余裕ぶっこいて、沈着にこの場の状況を語っている僕だが、

体にまとったポリエステルとウールが素材の布たちを

今すぐにでも脱ぎ捨てて全裸になりたいくらいだ。

いや、冗談だ。

僕は変態になるわけにはいかない。

まぁ、ともかくジメジメしているのだ。

それにしても、この状況はふつうじゃない。

いや、僕が全裸になりたい事ではなく(二回目)、

生徒が授業中にペンではなく、下敷きを動かしていれば、

教師は不満顔で注意することが定番なのだが、

三十分あまりこの湿っている教室にいて、

数学を己の個展を開いた芸術家のように語る

関原先生もさすがに僕らに同情したんだろう。

なぜなら、職員室は半袖じゃ心もとないほど冷房が効いているからだ。

まったく人間とは、不条理なものだ。

こっちでは暑くて困っているのに同じ建物にあるはずの職員室は寒くて困っているのだから。

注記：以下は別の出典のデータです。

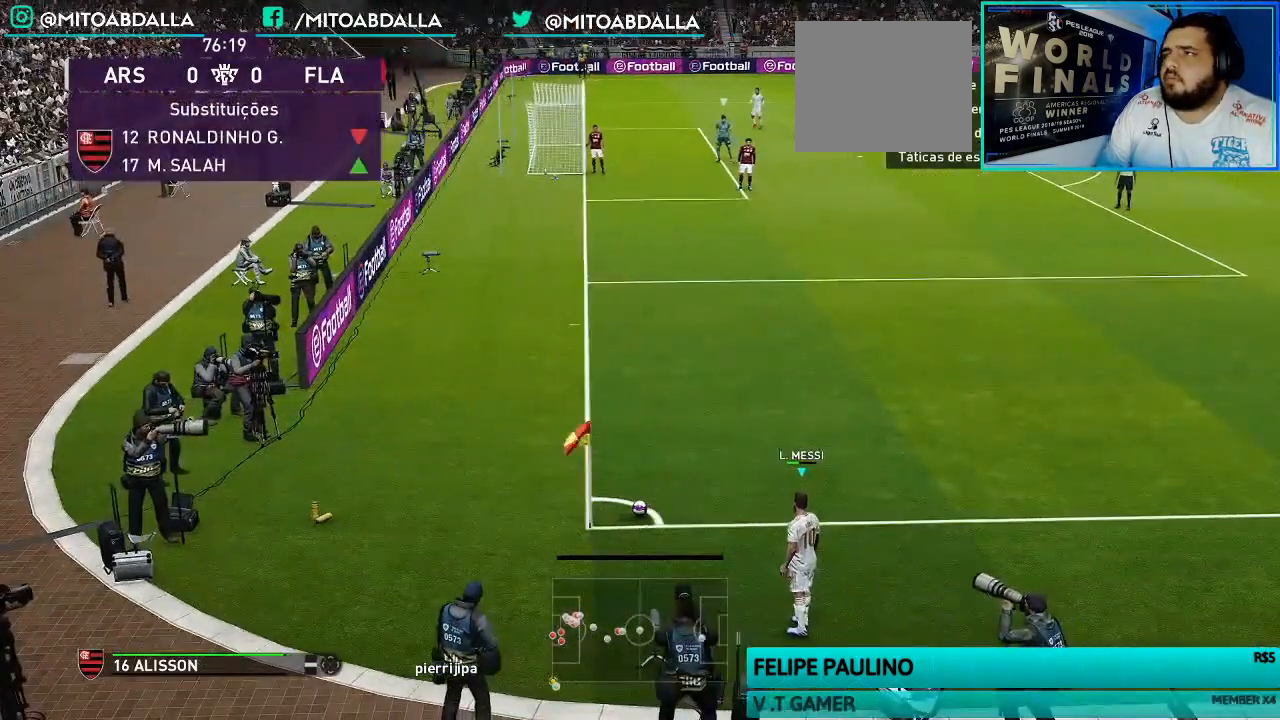
{"dt_ms": 500, "buttons": [], "left_stick": "center", "right_stick": "center", "events": [[300, "CIRCLE", "down"], [400, "CIRCLE", "up"]]}
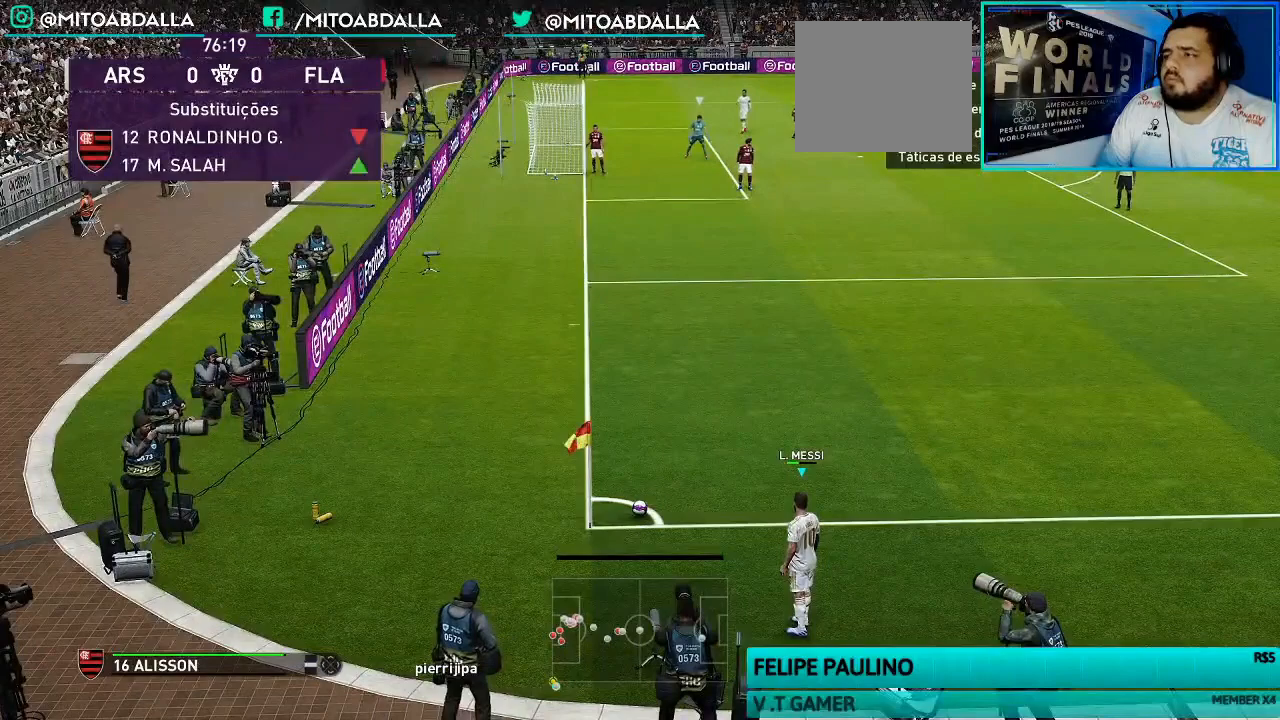
{"dt_ms": 500, "buttons": [], "left_stick": "center", "right_stick": "center", "events": [[233, "CIRCLE", "down"], [433, "CIRCLE", "up"]]}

ヒトは大人に近づくほど均等に分けることにこだわらなくなるらしい。

ちなみに数学の先生は二人いて、数学Iが今僕らが受けている数学Aは

今まさに語っているこの関原先生の担当である。

僕がズボンの内側に入れていたカッターシャツを外に出した頃、

右隣の席の少女はいまだに長袖を着て、汗の一つもかいていないようだ。

ひじをつき、右手に顔をのせて、まるでこんな授業聞くまでないと言わんばかりの格好だ。

一体どんな体をしているんだ?(いやらしい意味ではない)

発汗作用がないのか、あるいは変温動物なのかもしれない。

気になったので何となく話しかけてみた。

「平木、そんな格好で暑くないのか?」

授業を聞いていた平木は、僕の声が届いたと同時に僕をゆっくりじーっと見ていた。

「…」

無視だ。

しかし声に気づいてあれだけ僕を注視していたのなら、

無視する意味なんてないだろうに。